Amethyst –
Time of Slaughters
Il post al top della pagina Facebook di questo blog ha
attrattato i primi curiosi, temerari e spericolati musicisti che hanno avuto la
malsana idea di farsi recensire dal giornalista musicale indipendente più
antipatico, pignolo e sfacciato del paese.

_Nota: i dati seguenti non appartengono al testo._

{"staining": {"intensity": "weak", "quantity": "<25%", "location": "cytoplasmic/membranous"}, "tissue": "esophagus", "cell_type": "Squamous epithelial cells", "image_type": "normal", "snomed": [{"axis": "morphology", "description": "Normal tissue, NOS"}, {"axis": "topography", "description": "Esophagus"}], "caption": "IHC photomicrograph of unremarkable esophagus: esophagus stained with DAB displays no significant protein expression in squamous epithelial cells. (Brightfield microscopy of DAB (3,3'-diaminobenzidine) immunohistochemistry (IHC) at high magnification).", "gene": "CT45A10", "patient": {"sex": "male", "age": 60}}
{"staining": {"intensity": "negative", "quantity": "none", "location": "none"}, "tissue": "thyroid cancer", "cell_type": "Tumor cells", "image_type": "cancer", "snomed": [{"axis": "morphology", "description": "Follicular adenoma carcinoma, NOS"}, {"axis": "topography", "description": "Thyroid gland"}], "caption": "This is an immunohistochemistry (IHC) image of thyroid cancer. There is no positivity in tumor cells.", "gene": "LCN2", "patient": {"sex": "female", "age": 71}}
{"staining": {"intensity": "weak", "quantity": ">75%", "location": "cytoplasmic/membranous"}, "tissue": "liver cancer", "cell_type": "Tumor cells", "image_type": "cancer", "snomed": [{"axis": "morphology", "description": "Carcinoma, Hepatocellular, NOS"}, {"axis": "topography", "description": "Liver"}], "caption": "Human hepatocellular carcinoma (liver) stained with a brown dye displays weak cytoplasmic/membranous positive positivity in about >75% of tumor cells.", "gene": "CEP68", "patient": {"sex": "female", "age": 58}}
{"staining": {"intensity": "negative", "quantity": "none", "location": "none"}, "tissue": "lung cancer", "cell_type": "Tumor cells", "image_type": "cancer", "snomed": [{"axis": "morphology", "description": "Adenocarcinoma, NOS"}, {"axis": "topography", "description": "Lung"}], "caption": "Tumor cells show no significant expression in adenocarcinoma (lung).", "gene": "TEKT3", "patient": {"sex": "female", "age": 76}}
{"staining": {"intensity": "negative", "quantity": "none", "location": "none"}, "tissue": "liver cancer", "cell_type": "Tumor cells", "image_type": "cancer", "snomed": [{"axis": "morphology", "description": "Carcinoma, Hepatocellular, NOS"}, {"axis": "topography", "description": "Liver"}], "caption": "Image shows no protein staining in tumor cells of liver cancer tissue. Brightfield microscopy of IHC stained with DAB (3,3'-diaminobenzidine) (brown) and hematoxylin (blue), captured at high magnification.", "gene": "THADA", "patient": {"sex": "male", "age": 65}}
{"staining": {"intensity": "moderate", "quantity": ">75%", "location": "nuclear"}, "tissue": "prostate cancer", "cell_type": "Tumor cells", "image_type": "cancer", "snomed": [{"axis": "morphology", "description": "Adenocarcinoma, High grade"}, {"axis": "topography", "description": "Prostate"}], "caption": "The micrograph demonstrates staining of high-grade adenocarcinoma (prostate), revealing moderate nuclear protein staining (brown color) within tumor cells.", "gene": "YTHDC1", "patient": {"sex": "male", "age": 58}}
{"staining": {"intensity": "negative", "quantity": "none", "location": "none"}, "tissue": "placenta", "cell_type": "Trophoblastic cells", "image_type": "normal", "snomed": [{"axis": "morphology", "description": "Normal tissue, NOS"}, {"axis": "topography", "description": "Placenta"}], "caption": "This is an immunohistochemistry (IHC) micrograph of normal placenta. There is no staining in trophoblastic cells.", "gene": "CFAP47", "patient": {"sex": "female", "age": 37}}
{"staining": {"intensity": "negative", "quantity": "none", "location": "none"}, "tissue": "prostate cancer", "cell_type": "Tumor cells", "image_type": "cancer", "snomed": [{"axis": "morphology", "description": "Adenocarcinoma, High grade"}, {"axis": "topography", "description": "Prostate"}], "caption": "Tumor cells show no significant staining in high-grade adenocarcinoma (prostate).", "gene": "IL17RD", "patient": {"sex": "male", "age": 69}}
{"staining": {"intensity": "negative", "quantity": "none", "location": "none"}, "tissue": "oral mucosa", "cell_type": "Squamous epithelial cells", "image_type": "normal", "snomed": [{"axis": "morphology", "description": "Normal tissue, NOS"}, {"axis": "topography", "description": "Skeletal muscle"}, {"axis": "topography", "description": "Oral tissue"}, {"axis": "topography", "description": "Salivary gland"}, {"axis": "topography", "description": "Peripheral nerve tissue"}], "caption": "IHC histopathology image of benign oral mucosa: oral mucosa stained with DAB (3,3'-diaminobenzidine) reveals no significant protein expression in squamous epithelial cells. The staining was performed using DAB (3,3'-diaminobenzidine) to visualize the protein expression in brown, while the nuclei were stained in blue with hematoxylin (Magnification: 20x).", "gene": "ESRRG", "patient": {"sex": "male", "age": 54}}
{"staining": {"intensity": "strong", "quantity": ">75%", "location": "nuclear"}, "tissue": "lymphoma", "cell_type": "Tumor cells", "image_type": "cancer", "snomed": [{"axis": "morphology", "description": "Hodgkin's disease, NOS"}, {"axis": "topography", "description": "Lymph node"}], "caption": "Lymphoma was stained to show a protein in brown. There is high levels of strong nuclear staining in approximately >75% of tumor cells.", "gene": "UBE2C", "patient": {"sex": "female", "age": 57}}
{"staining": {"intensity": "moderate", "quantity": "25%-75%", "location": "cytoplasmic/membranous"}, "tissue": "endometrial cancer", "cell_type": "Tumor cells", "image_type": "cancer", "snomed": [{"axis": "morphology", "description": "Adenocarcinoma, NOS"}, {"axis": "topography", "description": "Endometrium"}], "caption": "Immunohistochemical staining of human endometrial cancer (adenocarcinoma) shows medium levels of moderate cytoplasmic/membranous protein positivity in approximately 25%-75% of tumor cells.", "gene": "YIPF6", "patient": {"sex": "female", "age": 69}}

Fortunatamente per loro e per me, gli Amethyst propongono un
thrash misto con influenze che vanno sul heavy metal classico che non va
sottovalutato.
So che state pensando, la copertina è datata e sicuramente
lo sarà anche la musica proposta. Bè è vero, ma volete dirmi che preferite il
tatoo-core, le copertine ultra colorate con le checchette isteriche disegnate
sopra e che la danno via peggio di una suora che ha appena scoperto che Dio non
esiste?
Ve lo dico subito, se non vi piace il thrash di stampo anni
80 potete anche evitare di leggere questa recensione, gli Amethyst non
propongono nulla di nuovo e francamente mi sembra anche assurdo aspettarsi
qualcosa di innovativo da un gruppo che sin dalla prima traccia fa capire di
volersi tenere ben stretti alcuni territori del passato, più stretti di una
vecchietta appesa alla maniglia di sicurezza di una Ferrari lanciata ai
duecentocinquanta.
La title track ne è un chiaro esempio, sezione ritmica
cavalcante, riff compatti e un ritornello fatto benissimo ne fanno un'ottima traccia, dove la voce che ricorda molto Snake dei Voivod si tiene
sempre sullo stesso tono, ma riesce a centrare pienamente il contesto
musicale.
Sebbene non si vada fuori dai
classicismi della vecchia scuola, questo non vuol dire che le soluzioni siano
banali, basta ascoltare “Entrapped” dove tra cambi di velocità ci sono anche
inserti di basso gustosissimi e riffoni più lenti che si inseriscono benissimo
nel pezzo.
Purtroppo dopo questo ottimo
episodio arriva il punto debole del disco “Justice is Done”, dove la band perde
qualsiasi tipo di energia, il groove fa le valige e va in vacanza stile Mago
Merlino ad Honolulu e la voce si disperde fuori da qualsiasi intonazione
possibile. Se proprio gli Amethyst dovevano metterla nel disco, avrebbero
dovuto metterla alla fine, perchè spezza un sacco le ossa di tutta la
produzione.
Fortunatamente poi si torna a far vibrare le ossicine del
collo con “Attitude to Aggression” ed “Explosive Metal Night” che sono due
mazzate ben assestate e che ce la mettono tutta a far dimenticare la povera
“Justice is Done” con due ritornelli fantastici che difficilmente non vi si
stamperanno in testa.
Dopo la piacevole strumentale “Stone of tears” dove le
ottime chitarre ci mostrano cosa sanno fare con un suono più pulito, il disco
si chiude con “Welcome to Hell” che purtroppo è penalizzata da un ritornello
davvero flemmatico e da un po' di cadute di groove.
Time of Slaughters è un disco valido e piacevole, ma che
purtroppo viene penalizzato da alcune cadute di tono e da una produzione non
proprio egregia, ma su questa piaga non voglio girare il coltello, perchè so che in
Italia è davvero dura cercare di ottenere un suono fatto bene, visto che qui ai
gruppi musicali non li aiuta nessuno e per fare un disco bisogna davvero farsi
in quattro.
D’altra parte la tecnica
c’è, le chitarre sono precise e gli assoli di una pulizia cristallina, la
batteria da delle legnate assurde e qui non ci sono ne trigger ne altre
pugnette quindi rispetto massimo, il basso è presente ed è suonato benissimo e
la voce fa un lavoro onesto, a parte un paio di steccate qui e li. Le composizioni ci sono, sono ben organizzate e anche se qui e li c'è qualche caduta non c'è troppa dispersione della musica proposta, cosa che ultimamente nel metal si sta un po' dimenticando, quindi se gli Amethyst si concentrassero di più
sulla potenza sonora e sul groove che riescono a trasmettere, magari lavorando anche sui suoni, questi ragazzi
potrebbero tirar fuori qualcosa di davvero diabolico.